AVAILABLE DATA section start

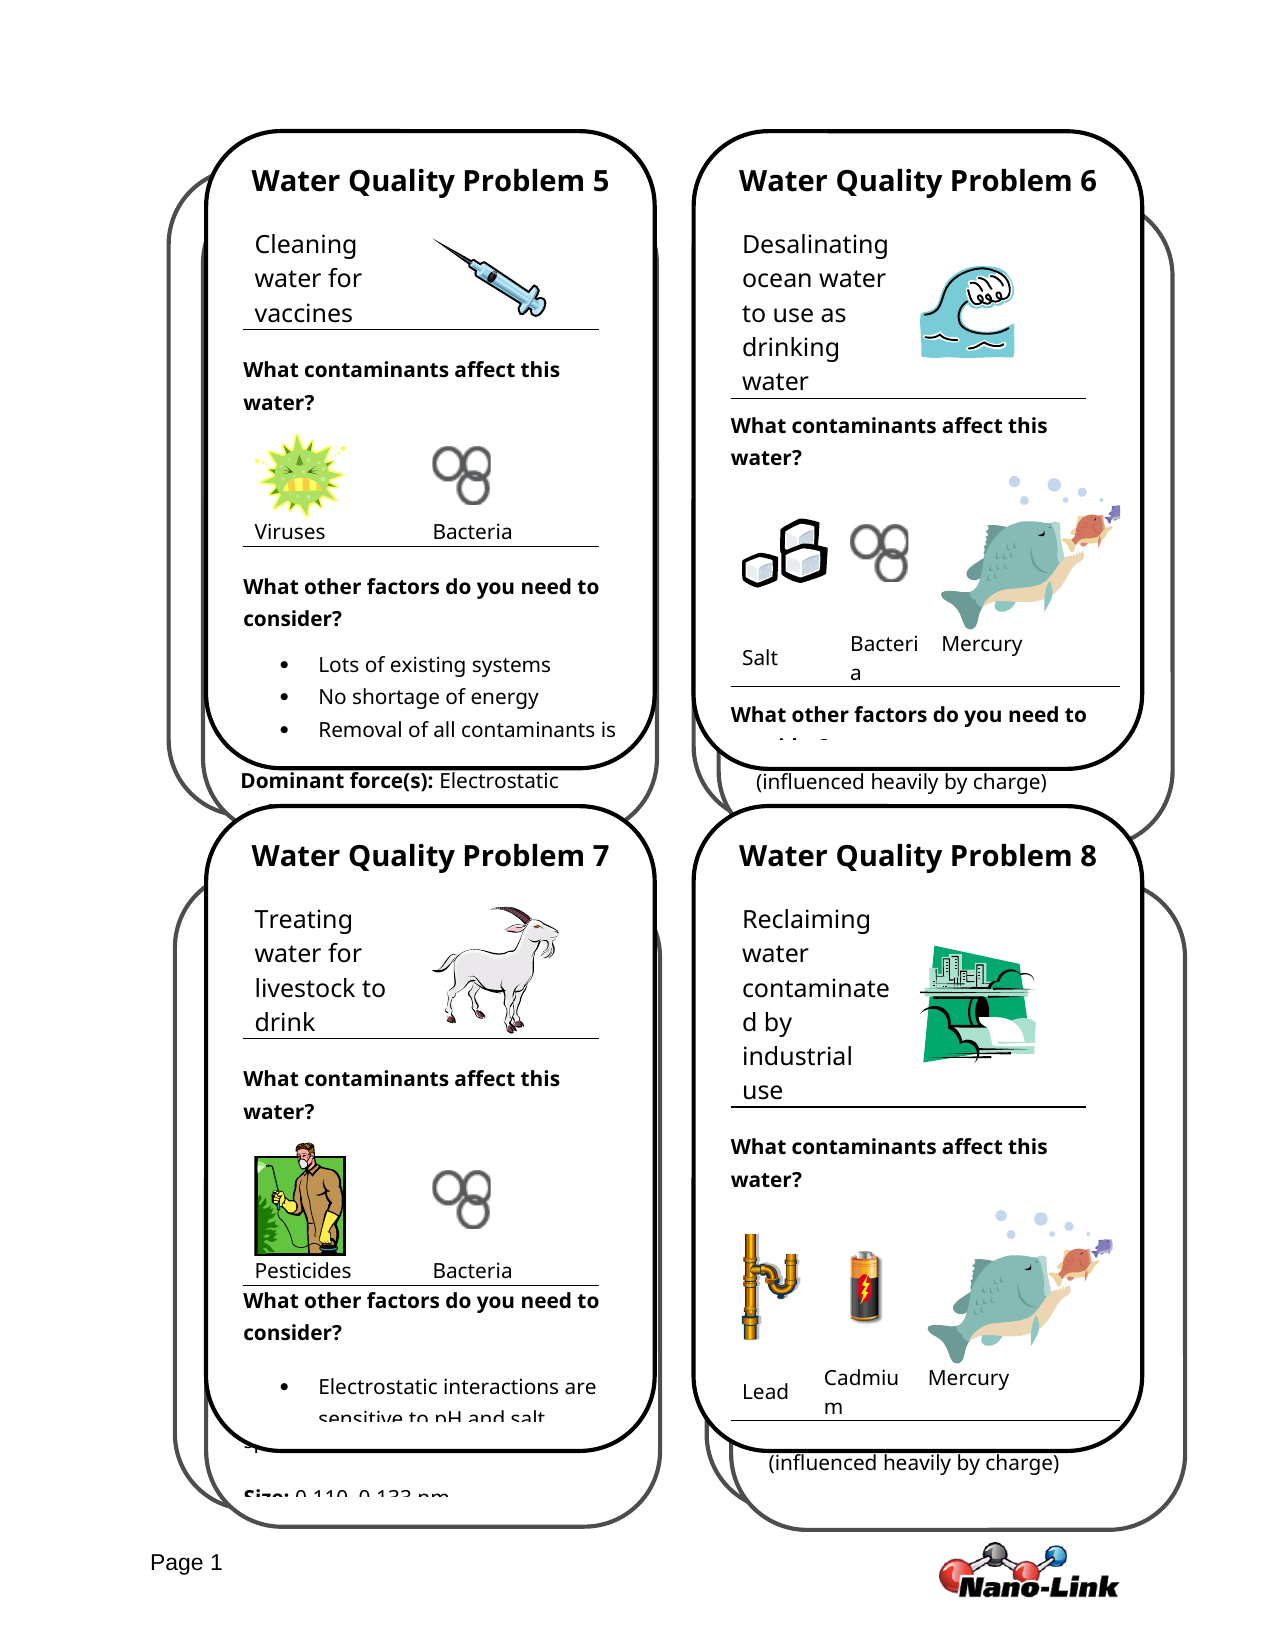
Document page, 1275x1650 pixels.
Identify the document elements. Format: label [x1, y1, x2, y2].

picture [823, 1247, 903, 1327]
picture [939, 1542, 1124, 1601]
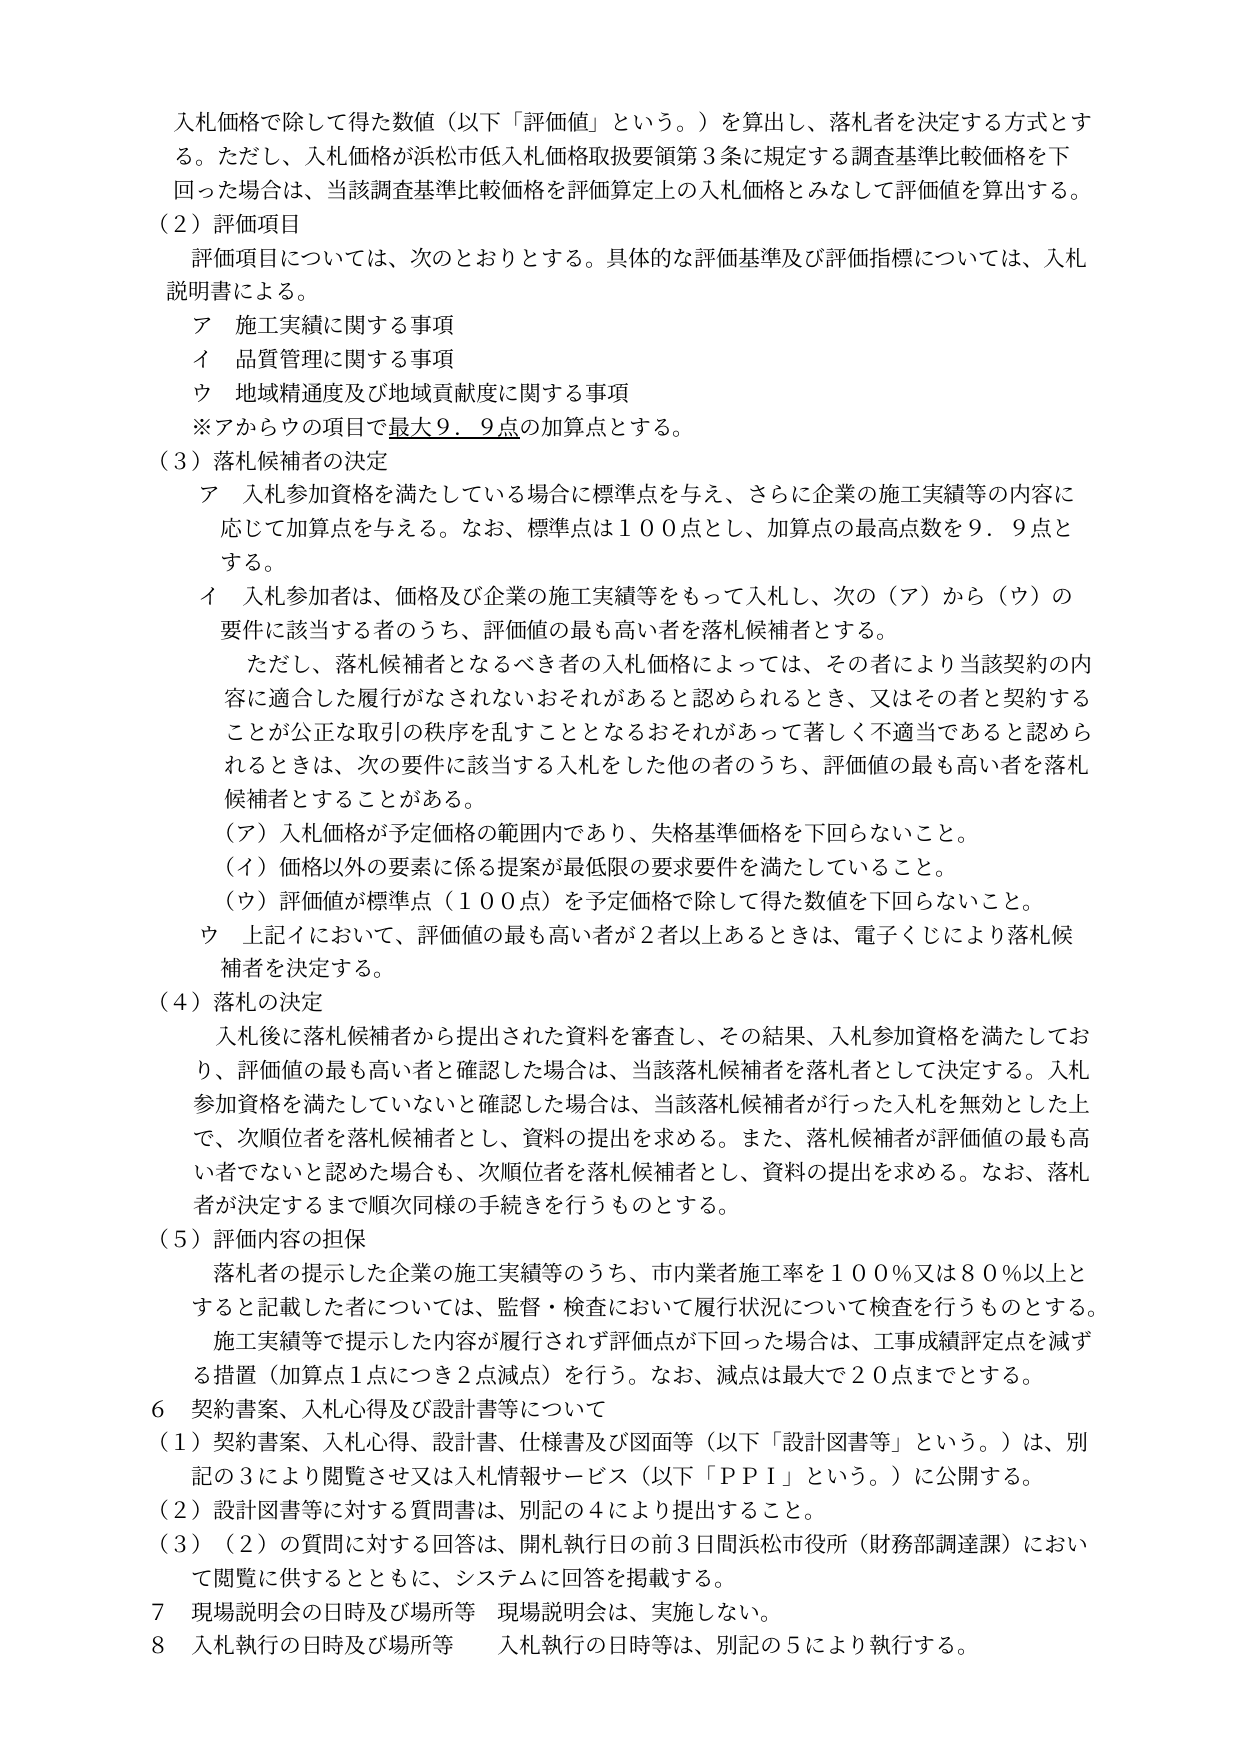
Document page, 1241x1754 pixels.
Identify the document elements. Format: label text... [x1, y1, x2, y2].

AVAILABLE DATA section end

The response should hold only an exact retyping of the lines from the beginning of the data through the line containing "Document page, 1241x1754 pixels.", both ends kept, pictures omitted.

## ANSWER BELOW
Document page, 1275x1650 pixels.
Identify the document elements. Format: label [x1, y1, x2, y2].

picture [823, 1247, 903, 1327]
picture [939, 1542, 1124, 1601]
Document page, 1241x1754 pixels.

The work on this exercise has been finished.